# Manuals Available



## internalfire (Feb 4, 2014)

A month or so back we found that Glasgow Museum Service had over 300 marine radio manuals destined for the pulper if no takers.

We now have them safe and sound, listing can be found in the Marconi section of http://www.gb2mop.org

Only the odd one scanned so far but we will scan on request (donation nice!).

Marconi, Siemens, Redifon, ITT etc

Still looking for a Challenger manual or someone with experience, getting a bit desperate now as the rest of the console is working - other than the missing Oceanic receiver!

Also have 1kw Marconi Tx looking for a home.

Paul


----------



## Paul Braxton (Jul 21, 2005)

Hi Paul. Nice to know the gear is finding a good home. I've sent you a private message about this today.

Best regards, Paul


----------



## ninabaker (May 4, 2012)

Paul,
Well done indeed. I am a Glasgow City Councillor and am aghast to learn that such resources nearly got lost. I am (not in my councillor role) a member of *STICK, Scottish transport and industrial collections subject specialist network*, which is usually very good about circulating information about resources needing new homes and I certainly saw nothing about his on the emails from them. I will prod the museums service to make sure they make better use of the local networks. Not only that but there is the little radio museum at Burntisland that they could surely have contacted.

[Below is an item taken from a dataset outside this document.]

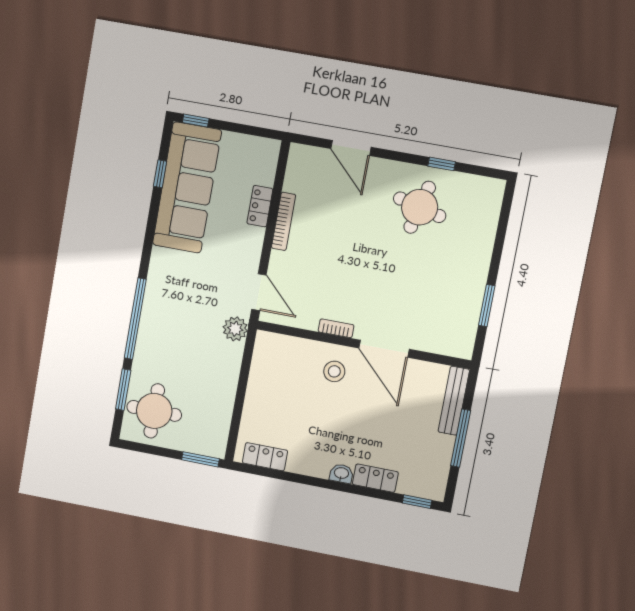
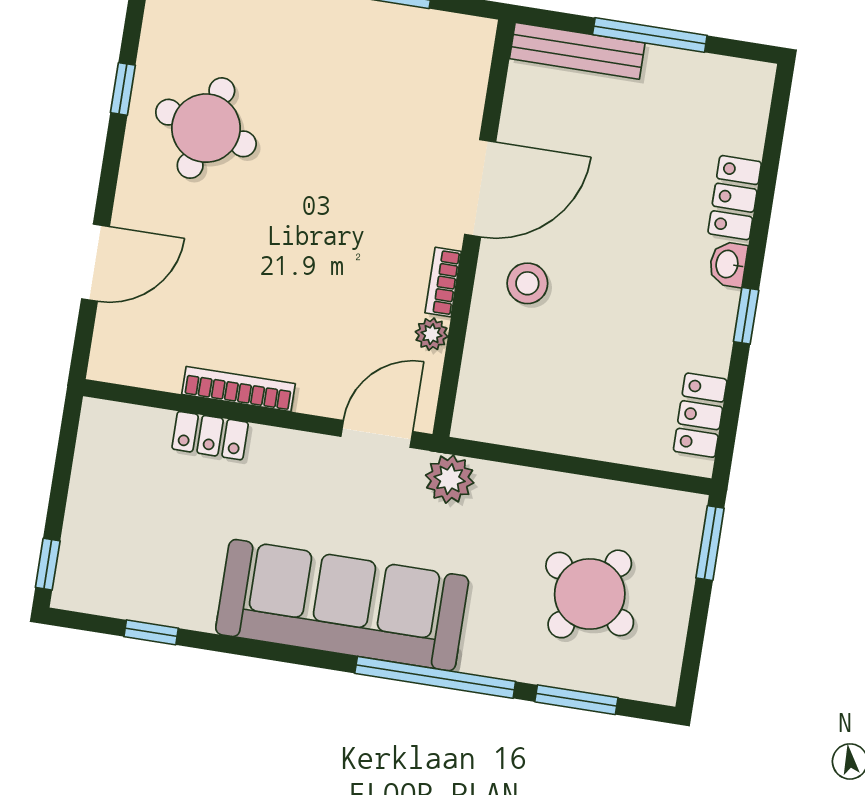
sofa: (187, 188) -> (342, 605), moved
plant: (309, 322) -> (432, 334), added
round table: (154, 411) -> (590, 594), moved, turned 34
window: (417, 502) -> (746, 316), moved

well done for salvaging these items
nina


----------



## internalfire (Feb 4, 2014)

Hi Nina,
To be fair they had put them on the MA Disposal list which is where I found them. Their original email was they thought they would have to pulp as nobody seemed to want them.

They followed correct procedure by posting on the MA list but I don't they thought anyone would respond, hence the comment  They were extremely helpful and had everything boxed up ready for collection.

I know of Burntisland and if they have a requirement for any particular manuals we can transfer between museums once I have scanned them.

regards
Paul


----------